I don’t mean to stir your envy, but I have been getting pleasant sleep this week, and I think I know why. Three words: nostalgic brain click.
Doesn’t make sense? How about this: when was the last time you accessed that part of your head when you had your felt epiphanies and feelings? You know, back when you were young and stupid and started to dream dreams, foolishly not knowing that making them come true is nothing less than a torture? That time when you were free to believe you can be anything that you want and then you grow up to discover you can’t be anything you want because the world is a snob and they don’t want you in their table?
I’m joking. I love runny sentences but not runny noses.
This is just my theory. I’m not a brain expert. But I can tell you, my brain has been refreshed. And I bet you’d scoff but dang,
You need to believe in the power of your childhood.
Now, let’s not get sentimental! It’s My Week in Tweets! After a long time! I finally blogged! But let me tell you, nostalgia is REAL.
Hello, early-twenties me. I can feel you today. I remember you and I thank God for you.— Caris (@hellocaris) March 11, 2019
I’m going to be talking about nostalgia because this MS I’ve been working on, a.k.a.
Magtatahi tapos magtatastas— Caris (@hellocaris) March 11, 2019
…is made from memories. Nostalgia. I guess it’s the big book I WANTED to close, not because it was bad or what, but just because if not, I won’t be able to move forward. Like a step above the stairs. Like a door I need to open before I get to the next. A finish line. And I’m in the pursuit of that, although, at all times, I keep worrying about how I’ll be received. Or if I’d be received.
I’ve had doubts and bouts about my writing; I know I’m not the best, or even good, just probably so-so, which is why it’s taking me a long time to weave a silly tale and make it seem like, well, it’s working. So, yesterday, I re-read the first short story I have ever typed (most of the stories were stuck in my head so I can replay them over and over again and get to the parts I like without starting from the beginning). Know what it felt?
It felt freaking good. This is a sci-fi, they-all-die-in-the-end story I wrote back, um, in 2007? YES IT’S THAT OLD AND I AM THAT OLD.
Old enough to rewatch Gundam Seed and catch up with the unwatched movies of Cardcaptor Sakura. Do. Not. Judge. Me.

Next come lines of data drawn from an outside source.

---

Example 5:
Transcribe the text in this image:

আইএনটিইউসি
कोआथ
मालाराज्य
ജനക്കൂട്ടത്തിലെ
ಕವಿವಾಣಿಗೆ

But I also listened to ELLEGARDEN a.k.a. first punk music love before OOR and guess what. I have a new favorite song:
MONSTER sounds so good I am weeping— Caris (@hellocaris) March 11, 2019
I’m going to put in this tweet without context:
Sinasanay ko lang tignan ka sa ganyang hitsura— Caris (@hellocaris) March 12, 2019
Okay, so here’s the funny part. This week, my childhood caught up to me. In a pretty bad way. If you’d trace my identity back in the interwebs, and if a particular blogging platform from Typepad has been alive (it’s not), you’d see me as a big fangirl of a particular group related to, well, cosmic explosions. And this week, they imploded. It didn’t matter; their magic lost me a few years ago, but it’s surprising to see how this and that and those were interconnected and who knows what other kind of bad has been lurking in this world.
Spit. It. Out.
Excuse me for talking about the bad sometimes, because the world is not all glitters and we can't always wear our rose-colored glasses at sleep when we're having nightmares— Caris (@hellocaris) March 13, 2019
I don’t have to tell you, but right now, as I’m typing this post, I’m singing YUI’s Blue Wind inside my head. Accessing nostalgia, that part of my memory that was stuck in the attic because it was old and cobwebby and nonsense, felt so beautiful.
Like God adjusted the screws of your head while you were asleep— Caris (@hellocaris) March 13, 2019
I’m going to end this ramble with this:
And in the middle of drought there came rain— Caris (@hellocaris) March 15, 2019
I’ve been “gathering” myself lately.
Who I was, to be reflected in this skill I am trying to master. I know, it has taken me long; and it is clear that I am not gifted in this area, but right now, my goal is to do things over and over again until I get to that place where I can spew words that make sense and touches hearts like genius. And genius takes time. Getting to that place isn’t happening soon, but I hope it happens. If not, well, I’m glad I’m doing worthwhile things during this journey, should this all end up in vain.